◆ **Assignment**
In the listing below, rewrite the part that runs from the line containing "Read against the x-axis, roughly" through the end of the listing, replacing "slices" with "sectors" and leaving everything else unchanged. Return only that part, without the pictures.

◆ **Dataset extract**
──────────
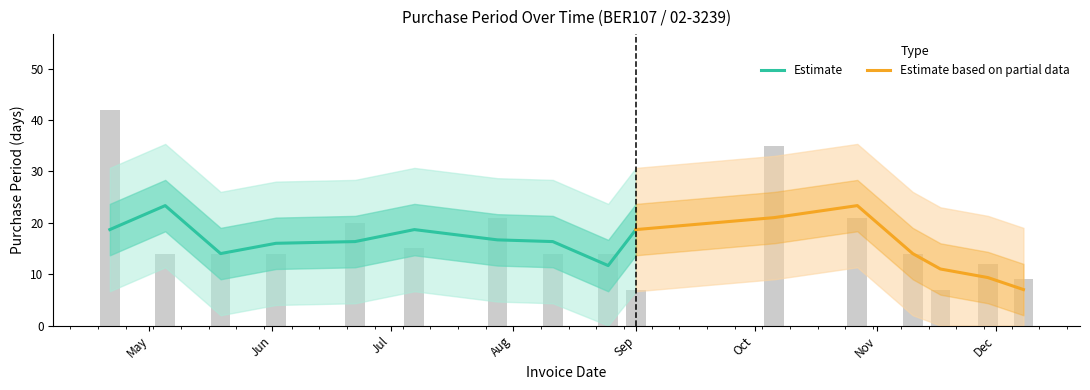

What is the sum of all values?

273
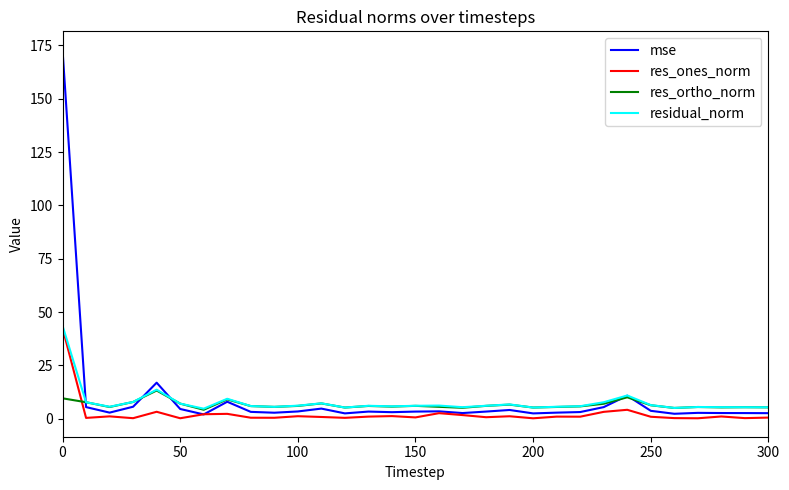

Which series ends up on top after the final intersection of mse and residual_norm?

residual_norm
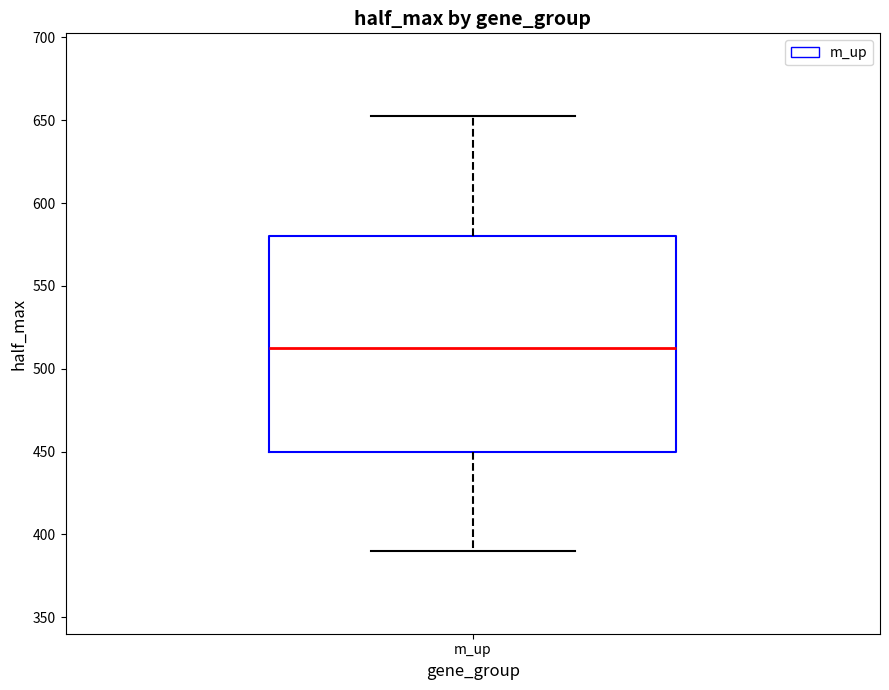

Read this box plot against the y-axis: the position of the median line, the range covered by the box, and the ends of both whiskers. The values are not printed on the chart, so give them approximately, as read against the axis.

median 515, box 450 to 580, whiskers 390 to 655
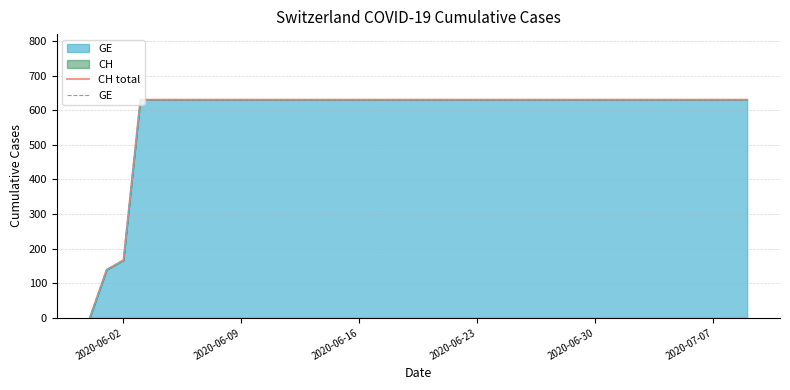

How many lines are shown in the chart?

2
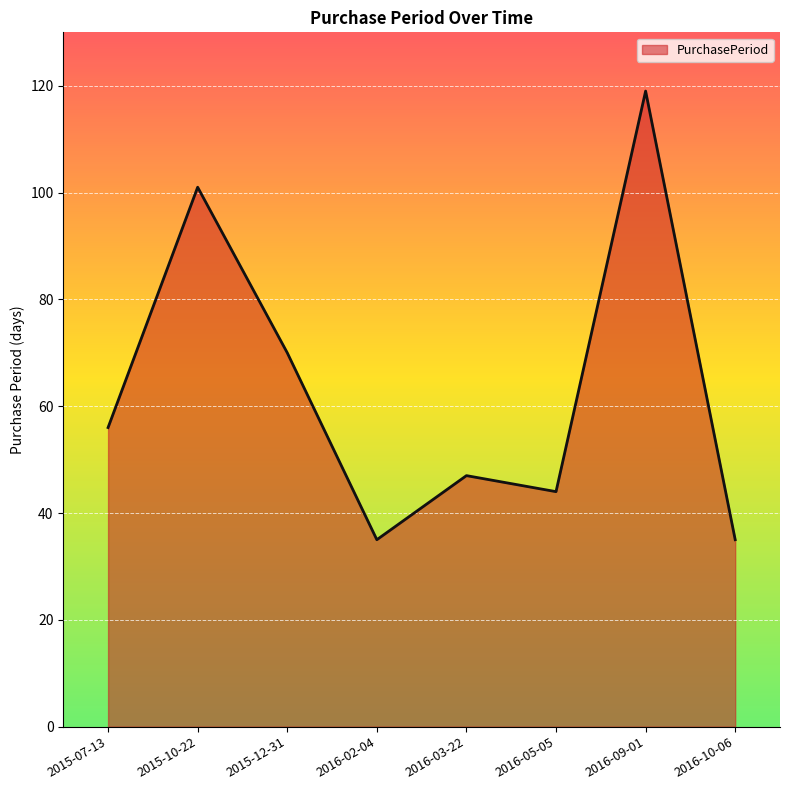

At which category does the data reach its first local peak?

2015-10-22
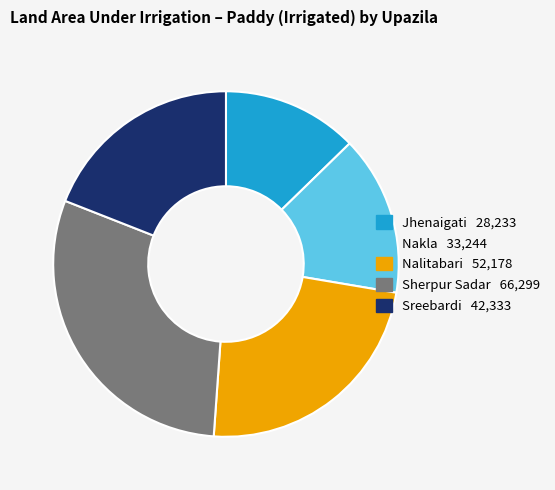

Is it true that Nalitabari is 23% of the pie?

True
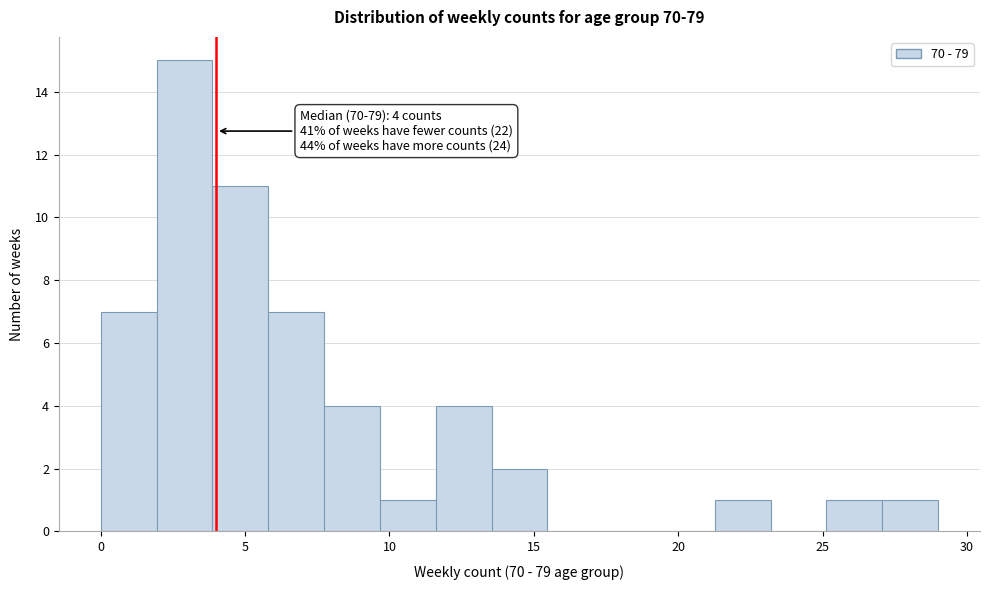

Read against the x-axis, roughly where is the centre of the tallest bar?

3.0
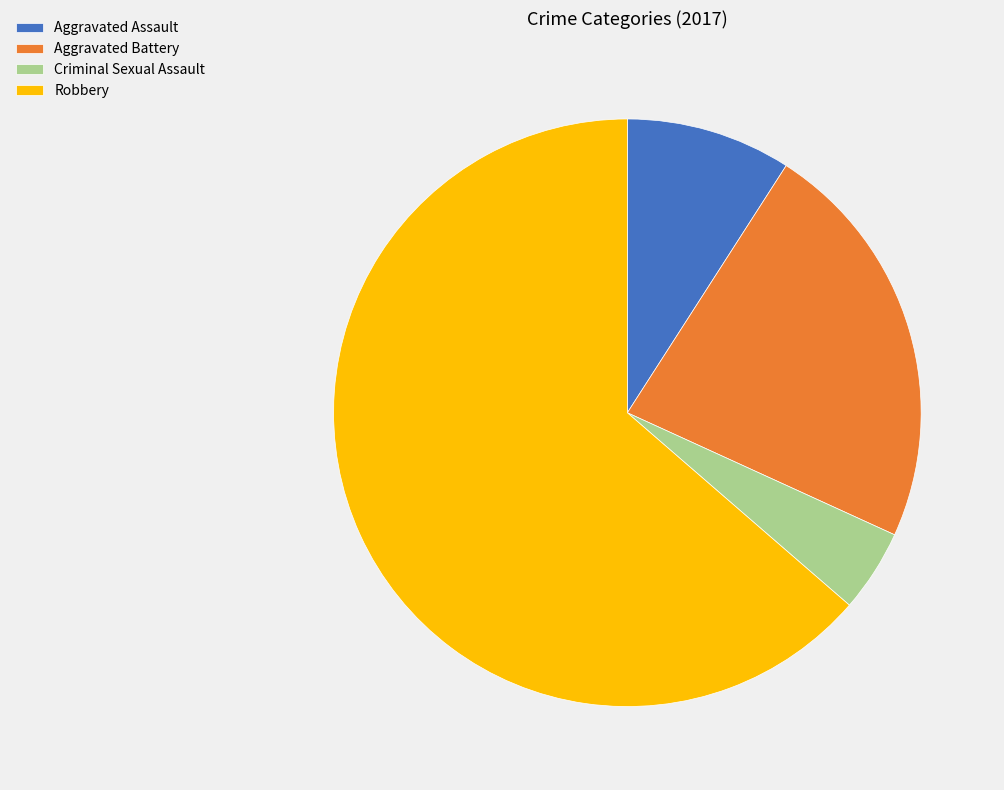

How many slices are in this pie chart?

4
──────────
◆ **Task result**
Read against the x-axis, roughly where is the centre of the tallest bar?

3.0

How many sectors are in this pie chart?

4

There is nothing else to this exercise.